OBJETIVO DE LA TAREA:
En el texto sobre la propuesta de reforma constitucional del Frente Amplio, ¿de qué organización es director el analista político Oscar Bottinelli?

La "apuesta corajuda" del FA de reformar la Constitución en pleno gobierno y con aprobación por el piso

La idea del Frente Amplio de discutir la posibilidad de una reforma constitucional a mitad del período de gobierno no parece ser la decisión más acertada si se tiene en cuenta que la mitad del quinquenio suele ser, por lo general, uno de los momentos de menor popularidad en los gobiernos. Así opinaron analistas políticos consultados por El Observador.

Este fin de semana el plenario del Frente Amplio decidió respaldar la propuesta de la fuerza política de iniciar un camino de reforma constitucional. Hay algunos puntos en los que hay consenso para reformar.

En diálogo con El Observador, el analista político Oscar Bottinelli, director de Factum, señaló que todo gobierno tiene a mitad de camino los años más difíciles, por lo que una reforma constitucional por estas épocas podría implicar "una prueba de fuego".

[Registros de datos almacenados]
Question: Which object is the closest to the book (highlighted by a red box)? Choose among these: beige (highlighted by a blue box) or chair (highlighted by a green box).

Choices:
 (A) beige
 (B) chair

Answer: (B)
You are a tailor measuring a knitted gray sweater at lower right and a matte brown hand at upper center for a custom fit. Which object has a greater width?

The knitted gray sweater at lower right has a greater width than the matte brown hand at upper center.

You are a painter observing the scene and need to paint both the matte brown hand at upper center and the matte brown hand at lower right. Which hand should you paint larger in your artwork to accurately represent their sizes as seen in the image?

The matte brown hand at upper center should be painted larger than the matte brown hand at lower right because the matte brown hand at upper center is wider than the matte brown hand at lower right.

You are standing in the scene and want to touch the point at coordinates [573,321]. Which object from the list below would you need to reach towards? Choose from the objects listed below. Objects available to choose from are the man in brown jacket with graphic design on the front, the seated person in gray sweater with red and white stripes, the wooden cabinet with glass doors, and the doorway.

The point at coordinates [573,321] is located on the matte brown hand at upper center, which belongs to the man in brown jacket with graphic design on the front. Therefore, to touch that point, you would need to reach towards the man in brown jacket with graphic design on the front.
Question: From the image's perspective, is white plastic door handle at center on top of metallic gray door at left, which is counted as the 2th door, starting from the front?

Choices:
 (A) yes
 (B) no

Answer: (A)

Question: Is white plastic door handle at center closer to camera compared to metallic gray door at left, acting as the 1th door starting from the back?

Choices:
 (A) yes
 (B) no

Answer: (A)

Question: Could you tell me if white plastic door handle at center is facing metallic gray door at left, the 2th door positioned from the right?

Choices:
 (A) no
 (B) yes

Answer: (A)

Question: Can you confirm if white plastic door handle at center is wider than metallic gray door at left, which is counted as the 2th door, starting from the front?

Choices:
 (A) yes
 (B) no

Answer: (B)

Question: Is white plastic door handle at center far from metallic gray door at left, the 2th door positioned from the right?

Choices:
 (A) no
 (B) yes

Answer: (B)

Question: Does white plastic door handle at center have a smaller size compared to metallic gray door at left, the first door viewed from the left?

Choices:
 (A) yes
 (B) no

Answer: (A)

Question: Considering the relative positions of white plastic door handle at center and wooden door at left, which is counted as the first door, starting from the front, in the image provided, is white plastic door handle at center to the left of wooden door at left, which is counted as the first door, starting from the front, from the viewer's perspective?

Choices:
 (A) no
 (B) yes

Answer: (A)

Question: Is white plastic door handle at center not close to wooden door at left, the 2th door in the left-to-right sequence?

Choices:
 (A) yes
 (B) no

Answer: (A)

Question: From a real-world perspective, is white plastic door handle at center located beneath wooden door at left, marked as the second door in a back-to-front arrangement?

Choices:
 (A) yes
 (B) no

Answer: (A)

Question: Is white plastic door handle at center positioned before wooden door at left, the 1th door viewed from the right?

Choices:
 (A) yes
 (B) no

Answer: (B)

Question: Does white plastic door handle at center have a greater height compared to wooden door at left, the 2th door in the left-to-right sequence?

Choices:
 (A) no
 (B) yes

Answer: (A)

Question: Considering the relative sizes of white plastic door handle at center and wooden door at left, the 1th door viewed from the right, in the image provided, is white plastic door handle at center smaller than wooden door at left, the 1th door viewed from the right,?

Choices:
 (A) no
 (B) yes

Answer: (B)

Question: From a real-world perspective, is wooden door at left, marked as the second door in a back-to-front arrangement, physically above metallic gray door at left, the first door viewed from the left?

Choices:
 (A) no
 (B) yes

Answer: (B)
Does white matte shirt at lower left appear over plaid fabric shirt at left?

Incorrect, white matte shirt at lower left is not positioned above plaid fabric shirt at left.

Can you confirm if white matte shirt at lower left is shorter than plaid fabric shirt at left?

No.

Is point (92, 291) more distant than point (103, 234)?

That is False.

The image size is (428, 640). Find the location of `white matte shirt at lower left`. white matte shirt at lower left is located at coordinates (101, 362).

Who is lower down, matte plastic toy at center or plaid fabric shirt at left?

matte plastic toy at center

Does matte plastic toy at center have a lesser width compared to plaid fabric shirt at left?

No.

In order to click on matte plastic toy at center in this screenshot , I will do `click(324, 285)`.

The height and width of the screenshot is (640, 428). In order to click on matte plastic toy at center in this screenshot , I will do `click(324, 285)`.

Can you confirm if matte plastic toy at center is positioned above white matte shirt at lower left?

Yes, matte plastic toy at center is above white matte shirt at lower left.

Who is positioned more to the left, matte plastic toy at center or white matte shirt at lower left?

ESPACIO DE RESPUESTA:
De Factum.